**WHAT NEEDS TO BE DONE:** Copy each entry below exactly.

**EXERCISE DATA:**

-=-=-

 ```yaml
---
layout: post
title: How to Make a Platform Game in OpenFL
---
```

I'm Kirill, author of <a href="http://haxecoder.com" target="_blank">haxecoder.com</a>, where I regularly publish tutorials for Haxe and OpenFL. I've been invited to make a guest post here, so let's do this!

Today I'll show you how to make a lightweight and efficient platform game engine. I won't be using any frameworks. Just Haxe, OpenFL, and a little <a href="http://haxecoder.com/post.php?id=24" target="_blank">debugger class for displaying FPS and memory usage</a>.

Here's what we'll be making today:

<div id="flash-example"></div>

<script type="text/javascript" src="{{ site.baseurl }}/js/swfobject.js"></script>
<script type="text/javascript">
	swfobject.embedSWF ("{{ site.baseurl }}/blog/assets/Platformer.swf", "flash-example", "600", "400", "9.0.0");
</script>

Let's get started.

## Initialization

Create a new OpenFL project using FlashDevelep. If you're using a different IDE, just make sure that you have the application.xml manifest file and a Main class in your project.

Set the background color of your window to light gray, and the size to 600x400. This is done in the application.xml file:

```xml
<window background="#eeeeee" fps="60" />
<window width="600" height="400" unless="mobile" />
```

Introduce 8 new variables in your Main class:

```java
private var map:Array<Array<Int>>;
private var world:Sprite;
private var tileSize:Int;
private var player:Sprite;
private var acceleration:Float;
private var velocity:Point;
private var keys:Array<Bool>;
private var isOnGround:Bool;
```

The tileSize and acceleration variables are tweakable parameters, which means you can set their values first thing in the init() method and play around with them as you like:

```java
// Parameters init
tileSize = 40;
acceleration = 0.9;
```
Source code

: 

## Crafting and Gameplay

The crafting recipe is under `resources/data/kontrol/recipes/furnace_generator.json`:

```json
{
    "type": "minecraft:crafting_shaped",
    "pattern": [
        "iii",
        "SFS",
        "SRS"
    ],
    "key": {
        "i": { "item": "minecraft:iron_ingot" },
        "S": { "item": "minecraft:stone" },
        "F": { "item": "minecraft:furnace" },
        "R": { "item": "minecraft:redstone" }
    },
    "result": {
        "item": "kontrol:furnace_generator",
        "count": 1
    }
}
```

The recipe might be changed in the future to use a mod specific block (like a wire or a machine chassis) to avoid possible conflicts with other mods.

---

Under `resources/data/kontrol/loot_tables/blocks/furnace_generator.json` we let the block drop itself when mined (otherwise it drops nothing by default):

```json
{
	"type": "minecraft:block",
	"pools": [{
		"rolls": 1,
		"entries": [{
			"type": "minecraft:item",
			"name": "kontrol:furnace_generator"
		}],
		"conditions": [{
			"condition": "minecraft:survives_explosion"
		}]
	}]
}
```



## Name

-=-=-

**OUTPUT FOR THIS EXERCISE:**
 ```yaml
---
layout: post
title: How to Make a Platform Game in OpenFL
---
```

I'm Kirill, author of <a href="http://haxecoder.com" target="_blank">haxecoder.com</a>, where I regularly publish tutorials for Haxe and OpenFL. I've been invited to make a guest post here, so let's do this!

Today I'll show you how to make a lightweight and efficient platform game engine. I won't be using any frameworks. Just Haxe, OpenFL, and a little <a href="http://haxecoder.com/post.php?id=24" target="_blank">debugger class for displaying FPS and memory usage</a>.

Here's what we'll be making today:

<div id="flash-example"></div>

<script type="text/javascript" src="{{ site.baseurl }}/js/swfobject.js"></script>
<script type="text/javascript">
	swfobject.embedSWF ("{{ site.baseurl }}/blog/assets/Platformer.swf", "flash-example", "600", "400", "9.0.0");
</script>

Let's get started.

## Initialization

Create a new OpenFL project using FlashDevelep. If you're using a different IDE, just make sure that you have the application.xml manifest file and a Main class in your project.

Set the background color of your window to light gray, and the size to 600x400. This is done in the application.xml file:

```xml
<window background="#eeeeee" fps="60" />
<window width="600" height="400" unless="mobile" />
```

Introduce 8 new variables in your Main class:

```java
private var map:Array<Array<Int>>;
private var world:Sprite;
private var tileSize:Int;
private var player:Sprite;
private var acceleration:Float;
private var velocity:Point;
private var keys:Array<Bool>;
private var isOnGround:Bool;
```

The tileSize and acceleration variables are tweakable parameters, which means you can set their values first thing in the init() method and play around with them as you like:

```java
// Parameters init
tileSize = 40;
acceleration = 0.9;
```
Source code

: 

## Crafting and Gameplay

The crafting recipe is under `resources/data/kontrol/recipes/furnace_generator.json`:

```json
{
    "type": "minecraft:crafting_shaped",
    "pattern": [
        "iii",
        "SFS",
        "SRS"
    ],
    "key": {
        "i": { "item": "minecraft:iron_ingot" },
        "S": { "item": "minecraft:stone" },
        "F": { "item": "minecraft:furnace" },
        "R": { "item": "minecraft:redstone" }
    },
    "result": {
        "item": "kontrol:furnace_generator",
        "count": 1
    }
}
```

The recipe might be changed in the future to use a mod specific block (like a wire or a machine chassis) to avoid possible conflicts with other mods.

---

Under `resources/data/kontrol/loot_tables/blocks/furnace_generator.json` we let the block drop itself when mined (otherwise it drops nothing by default):

```json
{
	"type": "minecraft:block",
	"pools": [{
		"rolls": 1,
		"entries": [{
			"type": "minecraft:item",
			"name": "kontrol:furnace_generator"
		}],
		"conditions": [{
			"condition": "minecraft:survives_explosion"
		}]
	}]
}
```



## Name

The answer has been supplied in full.